Wall Street stocks finished a choppy session little-changed Tuesday as a big General Electric asset sale offset worries about spiking US treasury yields.
The Dow Jones Industrial Average fell 2.51 points (0.01 percent) to 17,764.04, while the broad-based S&P 500 added 0.87 (0.04 percent) at 2,080.15.
The tech-rich Nasdaq Composite Index dropped 7.76 (0.15 percent) to 5,013.87, finishing nearly 40 points above its session lows.
"The stocks were very weak the first hours and then they were able in the midday to stage a pretty good comeback," said Mace Blicksilver, director of Marblehead Asset Management.
He said that surging US Treasury yields, reflecting the expectation of higher interest rates, had traders on edge.
"If these rates keep going up, I think you're going to get some real concerns about stocks."
Dow member GE gained 0.3 percent as it announced the sale of a pair of finance assets to the Canada Pension Plan Investment Board for $12 billion.
Southwest Airlines tumbled 4.2 percent as it reported that passenger revenue per available mile fell six percent in May from a year ago, due to weaker-than-expected economic growth.
But American Airlines gained 1.2 percent and United Continental rose 1.6 percent, with both stocks rallying from early losses Tuesday and big declines on Monday.
General Motors added 0.8 percent as chief executive Mary Barra rebuffed talk of a potential merger with Fiat Chrysler.
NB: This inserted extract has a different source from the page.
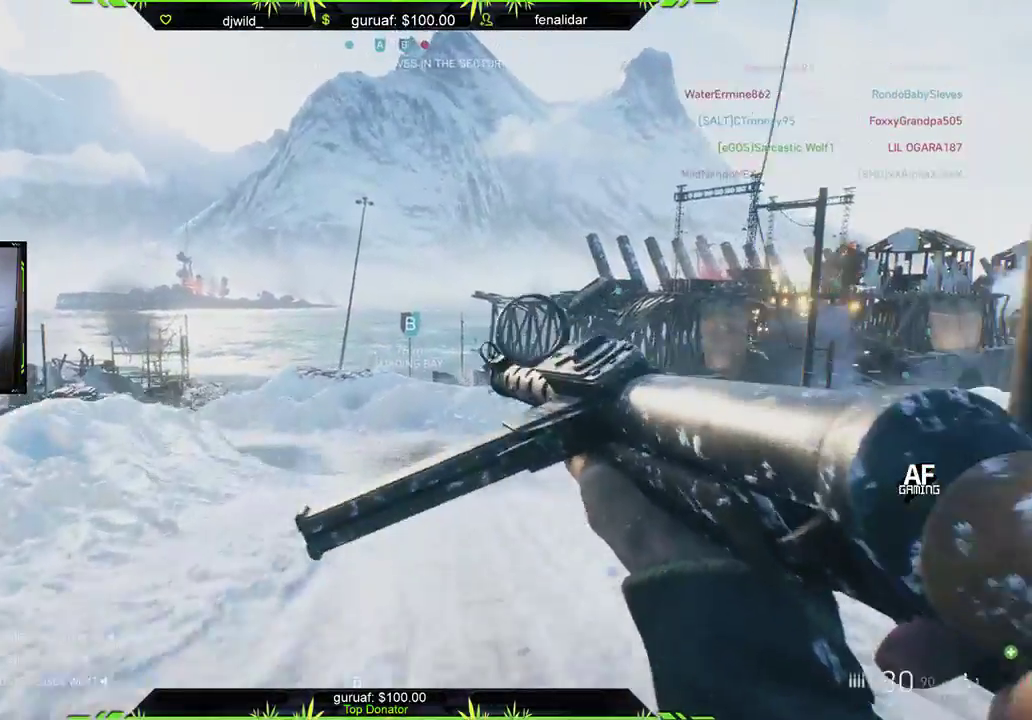
{"buttons": [], "left_stick": "up", "right_stick": "center", "events": [[283, "right_stick", "down-right"], [433, "right_stick", "center"]]}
Barra confirmed that the company received an overture from Fiat Chrysler chief Sergio Marchionne, but said GM was well positioned for growth as a free-standing company.
Dow member Procter & Gamble rose 1.5 percent following reports that the company was close to deals with various buyers to sell billions of dollars worth of beauty assets. P&G is divesting about 100 brands in an effort to focus on best-selling products.
Netflix bolted 3.2 percent higher on news of a deal with actor Brad Pitt to release his next movie, "War Machine," exclusively on Netflix and in select theaters next year.
Bond prices fell. The yield on the 10-year US Treasury rose to 2.43 percent from 2.38 percent Monday, while the 30-year advanced to 3.16 percent from 3.11 percent. Bond prices and yields move inversely.